Many of the biggest bodybuilders use X-Only sets to develop extreme mass.

In our X-Rep writings one of the crucial concepts is max-force production. A target muscle achieves that important fiber-activation ability when it is semistretched—that is, not quite to full elongation. A good example is when you’re just out of the full arms-extended position of a pulldown or chinup. That’s the turnaround, where the negative stroke reverses to positive.

So If the turnaround is the best spot on an exercise’s stroke for fiber activation, why do any full-range reps at all? Good question. In fact, a lot of the biggest bodybuilders use X-Only sets to develop extreme mass.

For example, Jay Cutler, the current Mr. Olympia, begins his chest workout with presses on a Hammer machine—and each of his sets is a series of X Reps, no full-range reps at all. The thing is, he does 12 or more reps per set. Why? To keep the tension on his chest going long enough to trip the hypertrophic switch.

That’s not to say that lower-rep X-Only sets would have no benefit.

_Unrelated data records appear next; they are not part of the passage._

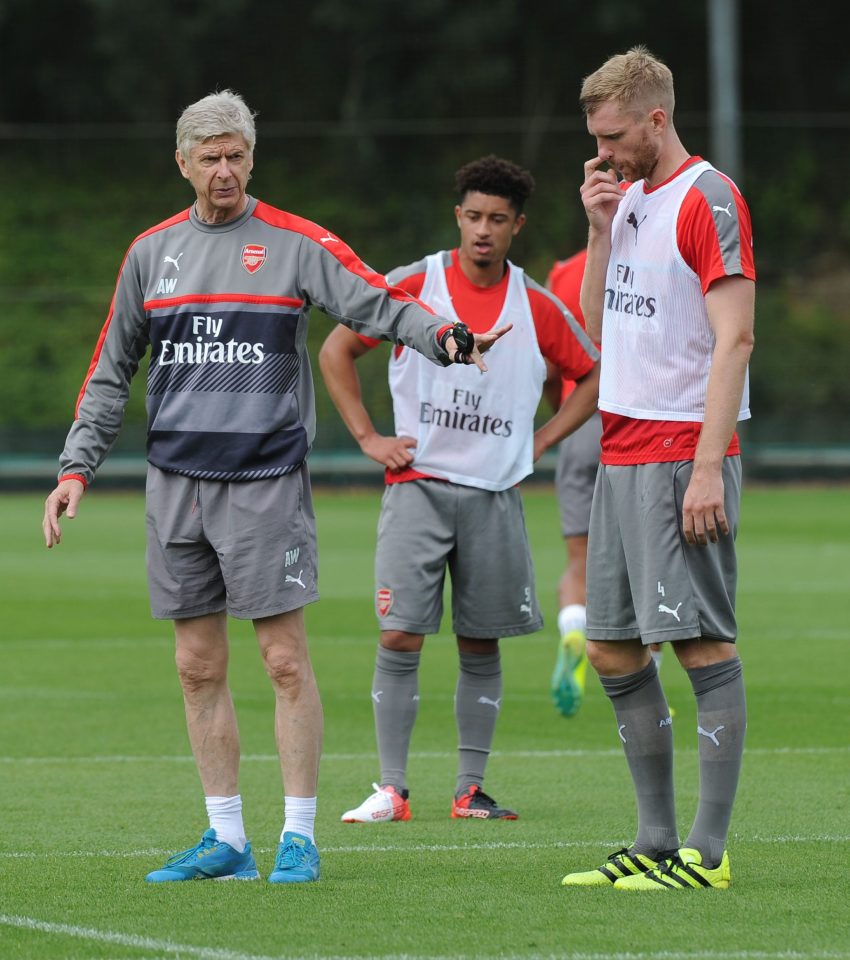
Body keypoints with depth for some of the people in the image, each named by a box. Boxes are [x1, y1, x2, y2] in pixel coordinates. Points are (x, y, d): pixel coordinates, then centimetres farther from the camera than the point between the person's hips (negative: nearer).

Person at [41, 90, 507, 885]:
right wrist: (75, 467, 10)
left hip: (266, 480, -4)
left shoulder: (293, 243, 0)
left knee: (285, 658, -6)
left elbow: (376, 304, -10)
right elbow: (110, 372, 17)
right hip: (175, 483, 4)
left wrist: (446, 337, -29)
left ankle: (299, 835, 0)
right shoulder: (151, 253, 12)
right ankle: (226, 840, 13)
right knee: (198, 665, 6)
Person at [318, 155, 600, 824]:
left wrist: (539, 442, 6)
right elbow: (336, 351, 7)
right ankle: (392, 789, -3)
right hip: (418, 486, -2)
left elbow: (594, 376, 16)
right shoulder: (412, 287, -2)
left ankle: (470, 789, 12)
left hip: (495, 493, 2)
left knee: (481, 644, 4)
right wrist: (368, 437, 1)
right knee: (400, 636, -9)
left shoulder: (536, 307, 3)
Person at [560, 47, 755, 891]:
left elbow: (734, 339, -15)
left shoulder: (708, 201, -9)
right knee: (612, 652, 9)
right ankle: (656, 843, 15)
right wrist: (599, 230, 6)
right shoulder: (628, 197, 17)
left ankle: (708, 851, -8)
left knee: (703, 645, -8)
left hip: (683, 453, -9)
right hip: (621, 455, 9)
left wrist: (708, 466, -21)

As we’ve pointed out, training with heavy weight and lower reps builds the myofibrils, the actin and myosin pairings in the fibers. In fact, top researchers Stephen Fleck, Ph.D., and William Kraemer, Ph.D., declare the semistretch position to be where those actin and myosin pairings line up best, so you get ideal size stimulation in those force-generating strands. X-Only appears to be the perfect way to blast the myofibrils into new growth.

Another top bodybuilder who uses that rep style is ’10 NPC USA champ Jason Huh. He recently adopted a heavy-weight X-Only protocol on most of his sets, and he’s gotten a lot bigger and harder. He attributes much of that new size to more stretch-partials sets in his training.

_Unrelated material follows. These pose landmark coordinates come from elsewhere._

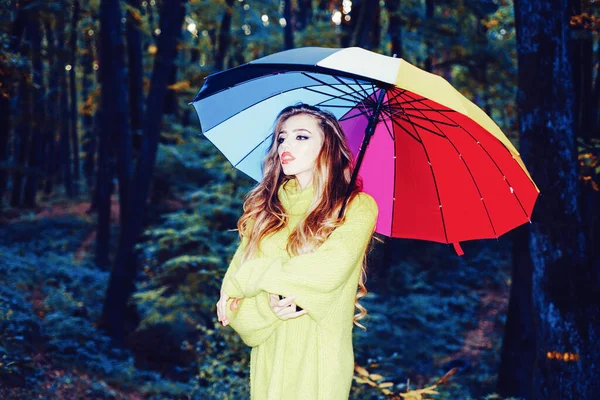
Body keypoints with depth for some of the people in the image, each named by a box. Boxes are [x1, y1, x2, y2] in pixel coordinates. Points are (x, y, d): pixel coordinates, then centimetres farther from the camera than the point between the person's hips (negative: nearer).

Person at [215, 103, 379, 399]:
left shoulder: (357, 206, -7)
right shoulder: (264, 209, 4)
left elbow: (329, 270, -24)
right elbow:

He strives for continuous, controlled tension in the stretch position of the exercise using as much weight as possible. Heavy means a minimum of eight reps, and you get to do absolutely no bouncing or jerking. Also, to avoid joint, tendon and/or ligament injury, he stops short of a 100 percent stretch position.

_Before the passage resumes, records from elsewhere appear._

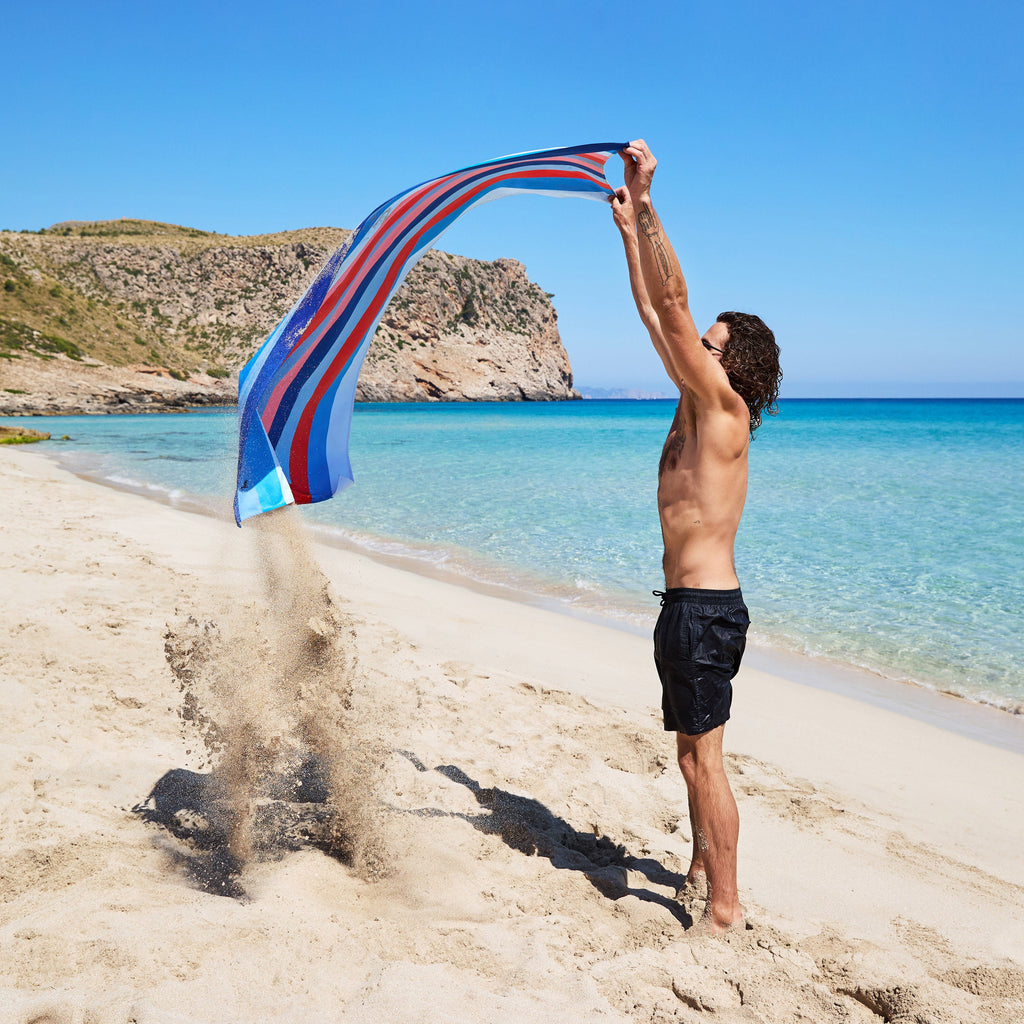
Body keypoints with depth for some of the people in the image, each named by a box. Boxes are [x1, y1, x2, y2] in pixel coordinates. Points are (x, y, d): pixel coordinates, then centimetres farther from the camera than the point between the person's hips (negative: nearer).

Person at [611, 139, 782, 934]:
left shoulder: (724, 409, -12)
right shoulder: (695, 408, 11)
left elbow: (675, 301, -19)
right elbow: (654, 312, 16)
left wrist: (646, 204, -19)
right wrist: (629, 227, 18)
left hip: (707, 608, -10)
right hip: (688, 605, 10)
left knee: (704, 759, -3)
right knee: (693, 752, 20)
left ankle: (725, 909, 9)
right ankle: (703, 867, 36)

For example, he does pulldowns, starting with the arms slightly bent and pulling only halfway down, then controls it back up to almost complete arms extension—but not quite—and goes back down to the halfway mark again.

Plenty of research shows that overloading the muscle when it’s close to its stretch position is key to jolting new muscle size. The animal-based study we discuss on pages 33-34 of our e-book X-Rep Update #1 produced a 300 percent increase in muscle after one month of stretch overload as the only stimulus. That’s a triple-size muscle increase—and very little movement was involved.

So heavy, lower-rep X-Only sets can build size—but, as we’ve explained, it’s primarily myofibrillar growth. If you want ultimate muscle size, you should also strive to expand the sarcoplasm, the energy fluid in the fibers.

How? Include some higher-rep, full-range sets, 4X sequences, drop sets or X-centric sets, to name a few sarcoplasm-friendly techniques. Even higher-rep X-Only sets can build sarcoplasmic size. Hey, they’ve helped make Jay Cutler Mr. Olympia. Try some X-O to grow.